===== PROVIDED DATA
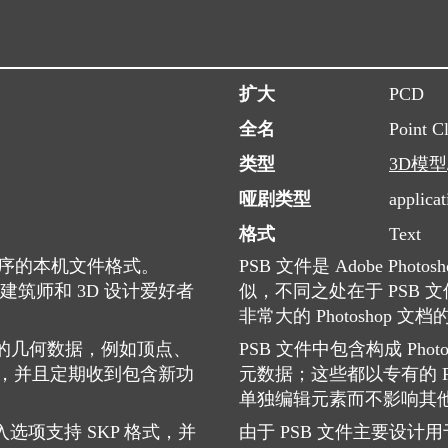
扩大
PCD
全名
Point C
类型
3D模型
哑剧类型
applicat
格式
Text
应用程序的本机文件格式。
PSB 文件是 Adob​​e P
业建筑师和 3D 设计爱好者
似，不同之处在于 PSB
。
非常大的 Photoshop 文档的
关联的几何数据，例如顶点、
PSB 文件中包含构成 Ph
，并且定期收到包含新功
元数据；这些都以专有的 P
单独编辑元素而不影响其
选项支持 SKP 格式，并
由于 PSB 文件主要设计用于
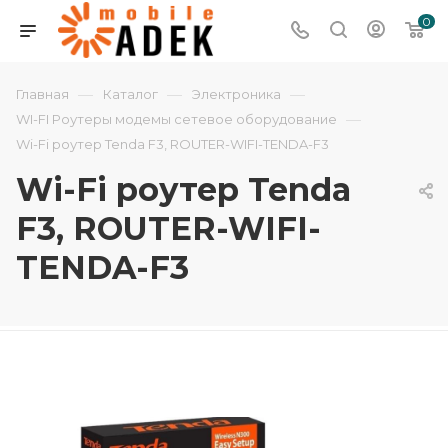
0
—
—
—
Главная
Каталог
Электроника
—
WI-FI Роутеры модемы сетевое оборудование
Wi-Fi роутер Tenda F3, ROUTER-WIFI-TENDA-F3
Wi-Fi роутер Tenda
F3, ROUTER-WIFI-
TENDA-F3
==========
Write the lines above out again exactly, without any of their pictures.

扩大
PCD
全名
Point C
类型
3D模型
哑剧类型
applicat
格式
Text
应用程序的本机文件格式。
PSB 文件是 Adob​​e P
业建筑师和 3D 设计爱好者
似，不同之处在于 PSB
。
非常大的 Photoshop 文档的
关联的几何数据，例如顶点、
PSB 文件中包含构成 Ph
，并且定期收到包含新功
元数据；这些都以专有的 P
单独编辑元素而不影响其
选项支持 SKP 格式，并
由于 PSB 文件主要设计用于
0
—
—
—
Главная
Каталог
Электроника
—
WI-FI Роутеры модемы сетевое оборудование
Wi-Fi роутер Tenda F3, ROUTER-WIFI-TENDA-F3
Wi-Fi роутер Tenda
F3, ROUTER-WIFI-
TENDA-F3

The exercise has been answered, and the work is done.